We're pointing in right direction: Dallas
Northern Ireland ace reveals players are on course to hit pre-qualifying target as they aim for Russia
Stuart Dallas has revealed the Northern Ireland players always believed they would be a major force in this World Cup qualifying campaign.
While most observers were convinced the pinnacle for this current crop was going to be reaching Euro 2016, Dallas concedes that prior to this qualifying series starting last September the players came together and agreed on a points target which they believed was attainable and gave them a great chance of reaching Russia in 2018.
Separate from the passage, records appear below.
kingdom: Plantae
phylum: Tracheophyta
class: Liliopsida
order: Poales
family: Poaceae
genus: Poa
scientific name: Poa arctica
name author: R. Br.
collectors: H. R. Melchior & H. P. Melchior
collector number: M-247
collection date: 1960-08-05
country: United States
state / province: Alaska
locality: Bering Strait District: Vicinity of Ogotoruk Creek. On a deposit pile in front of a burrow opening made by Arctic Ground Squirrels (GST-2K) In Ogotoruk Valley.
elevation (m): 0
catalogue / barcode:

Now, with Northern Ireland in second place in Group C on seven points and with a crucial home match on Sunday against Norway - before which a minute's applause will be held for tragic Derry City captain Ryan McBride - Dallas insists Michael O'Neill's men are where they want to be in the qualification process.
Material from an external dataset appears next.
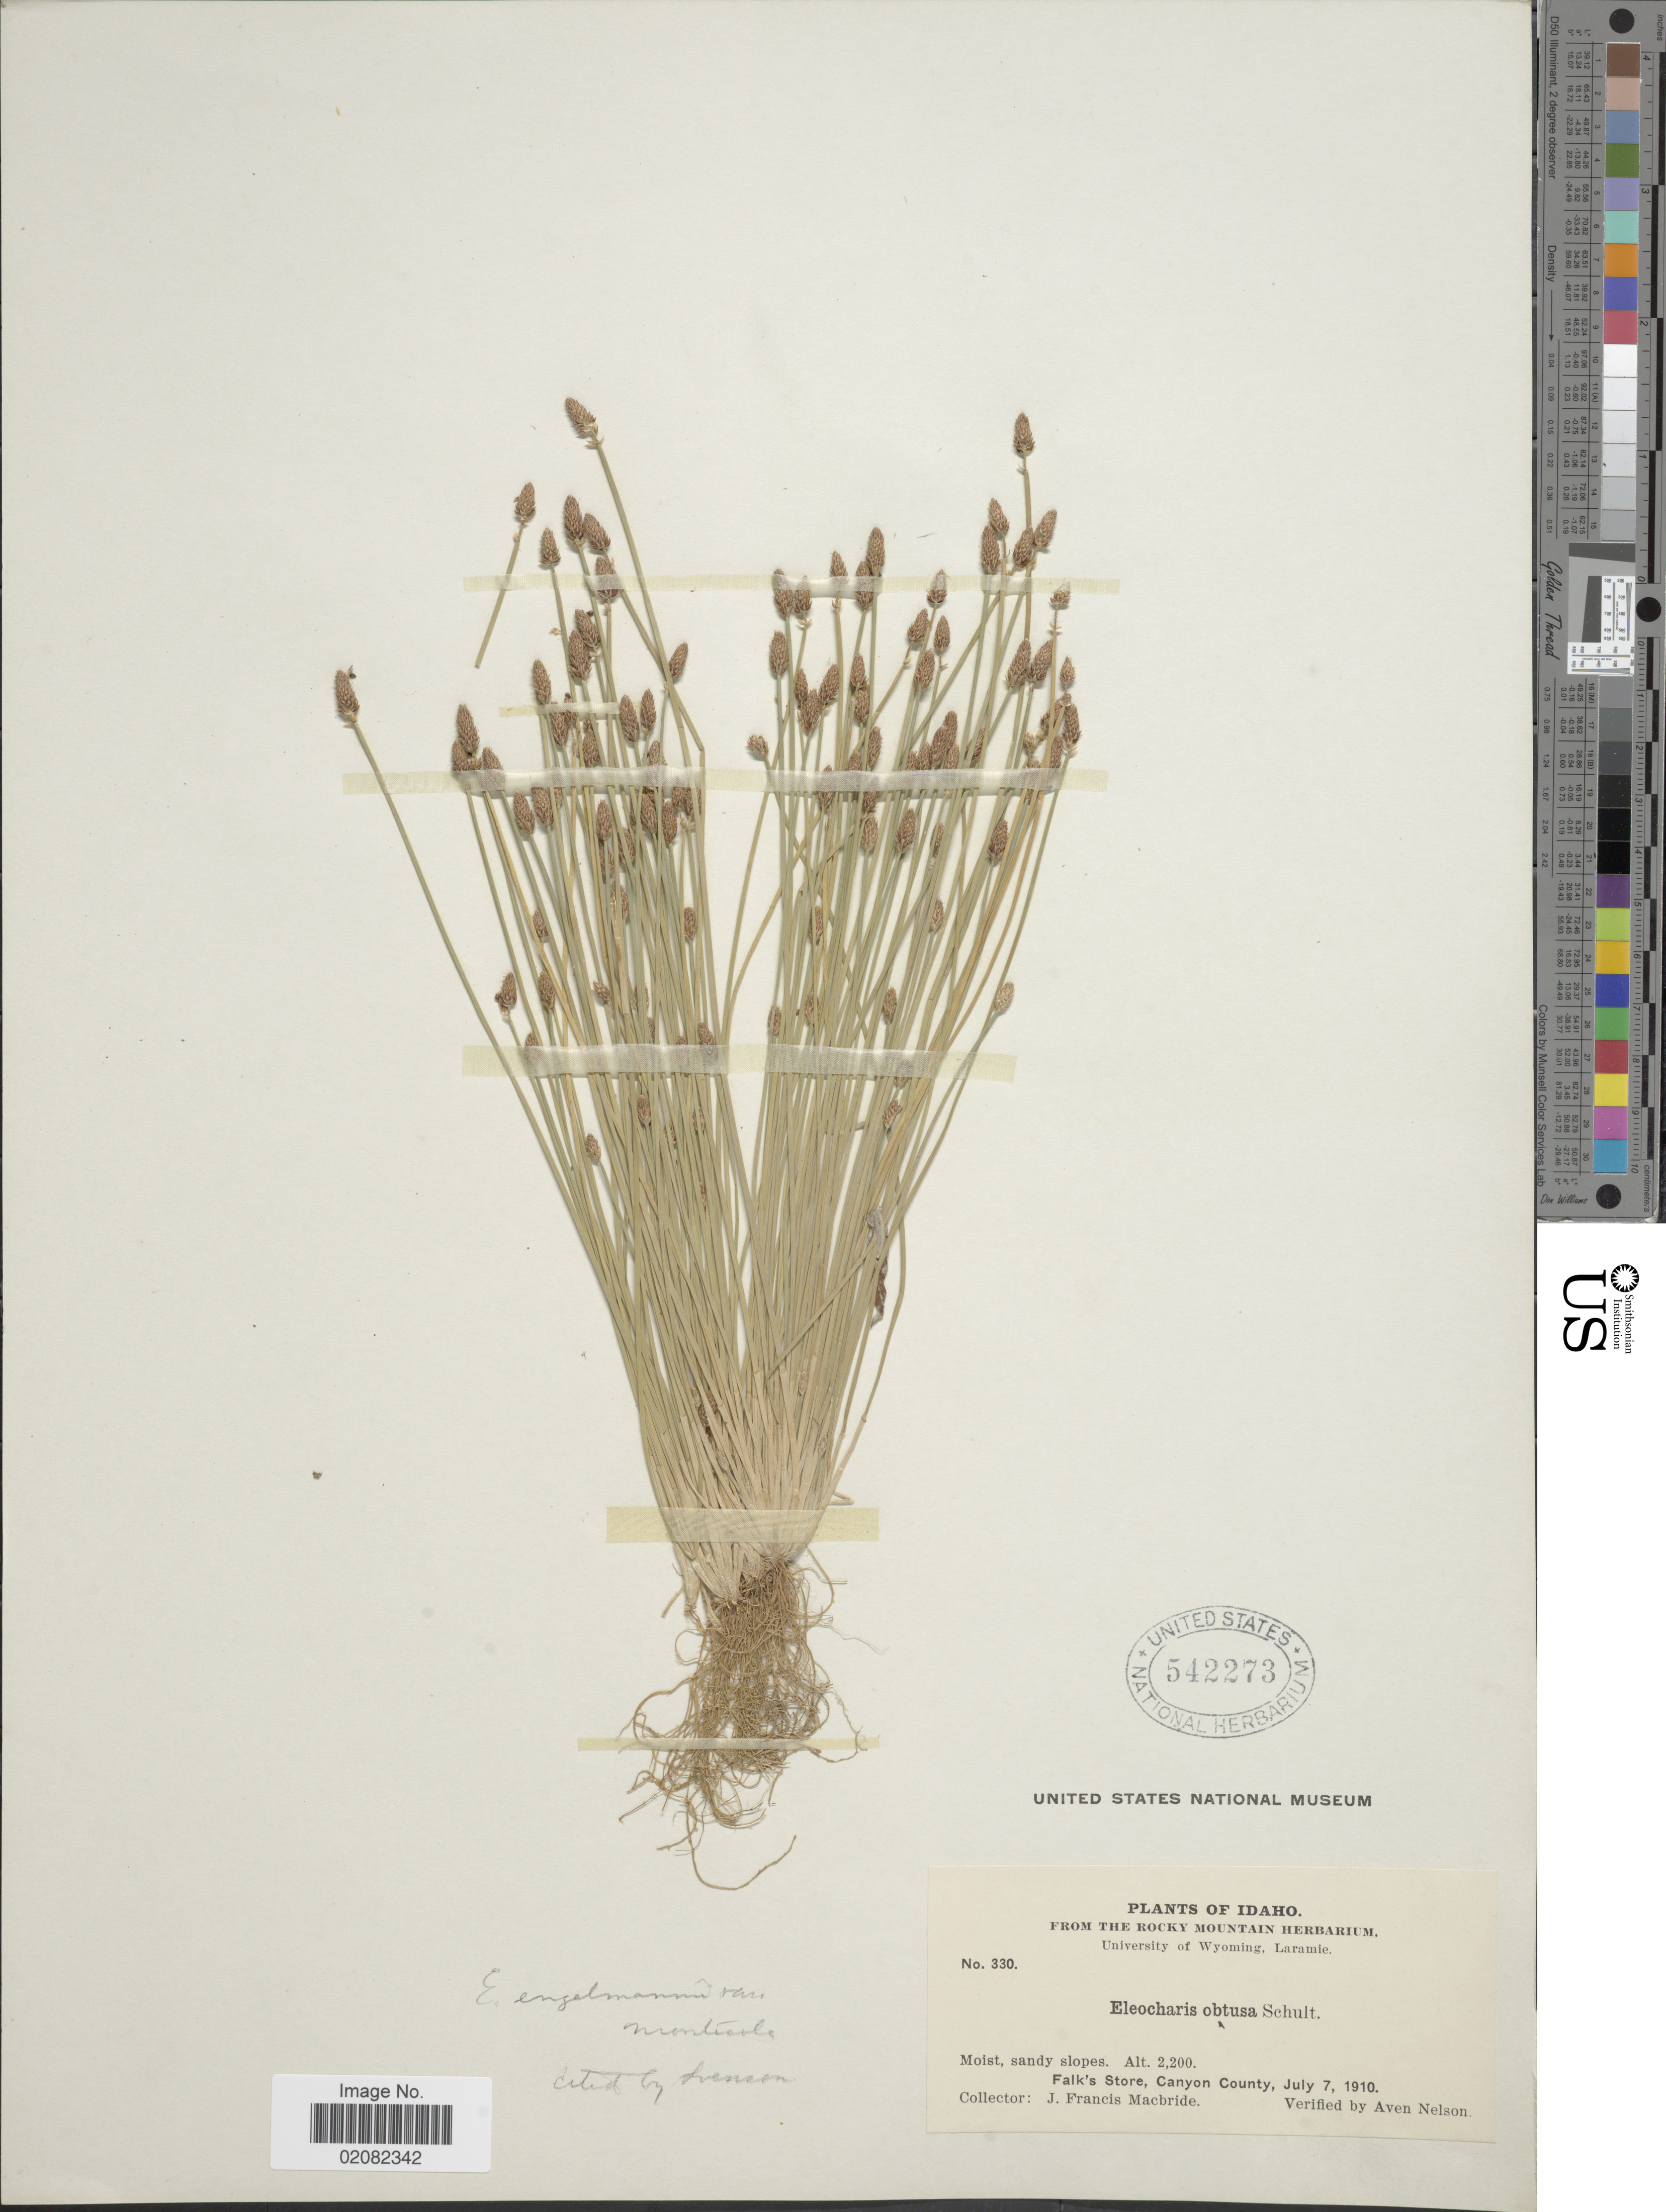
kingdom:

"It has been a good start for us, I think we're on course for what we set out to achieve," said Dallas, who is returning to the set-up after missing the last two World Cup qualifiers against Germany and Azerbaijan through injury.
"We set ourselves a points target and we are on course. Nothing has changed. It has been a long time since the last game in November but the boys are back, you can see everyone is champing at the bit and ready to go. Everyone is looking forward to Sunday."
In conversation, Coagh's favourite son has always been refreshingly open, honest, frank and engaging. Yet when it comes to the points target the players set themselves, Dallas is decidedly coy.
"That stays within the group," stated the 25-year-old. "But first and foremost you have to win your home games and take it from there. People are expecting us to win against Norway, however it will be a tough game, we are under no illusions and we'll get a good week behind us and prepare the right way."
Norway, who haven't lost to Northern Ireland since 1975 and defeated the men in green 3-0 in O'Neill's first game in charge in 2012, will be something of an enigma on Sunday at Windsor Park.
Having made a poor start to the campaign, losing three games and only winning once against little San Marino, the Norwegians opted to replace their coach and brought in experienced former Sweden and Iceland supremo Lars Lagerback.
This will be his first game in charge and it's unknown at this stage how he will set his side up - especially considering Norway, due to retirement and suspensions, will be putting out a much-changed side.
Dallas, set to win his 20th cap on Sunday, said: "They have a new manager and I think they are missing six players who played in their last game, so they have new players who will have a point to prove which may make it that bit tougher, but we will prepare the way we always do and go into the game expecting to get the three points.
"Anybody coming to Windsor knows it's not an easy place to come to and it's somewhere we have been strong over recent years. We have shown we can go away to teams and pick up valuable points as well but you have to win your home games.
"I think that's the same no matter what level you're playing at, whether it's club football or international, you have got to win games and anything you get away is a bonus."
Windsor Park on Sunday for the hugely important clash will once again be a sell-out and the Northern Ireland fans, who haven't watched a competitive defeat at home for over three and a half years, will expect their heroes to deliver.
It doesn't matter that the Norwegians, despite their struggles, can still be a force, Dallas and his team-mates are aware that following the Euros last summer expectation is at an all-time high.
Dallas welcomes the extra pressure. He added: "We know how good we are and what we expect of ourselves. We're winning games and the success we had last summer means the fans' expectations have probably risen. But we know how good we are and we know what we want to achieve and last year gave us a taste of that.
"It shows how far we have come that we are going into games like this believing we can win rather than a few years ago saying 'we'll do well to get a point here'. The management and staff have to take credit for that.
"Any team who comes to Windsor, no matter who, we will give a good account of ourselves against them - we won't just roll over.
"We have a target and after the last campaign, we know what we have to do to get there."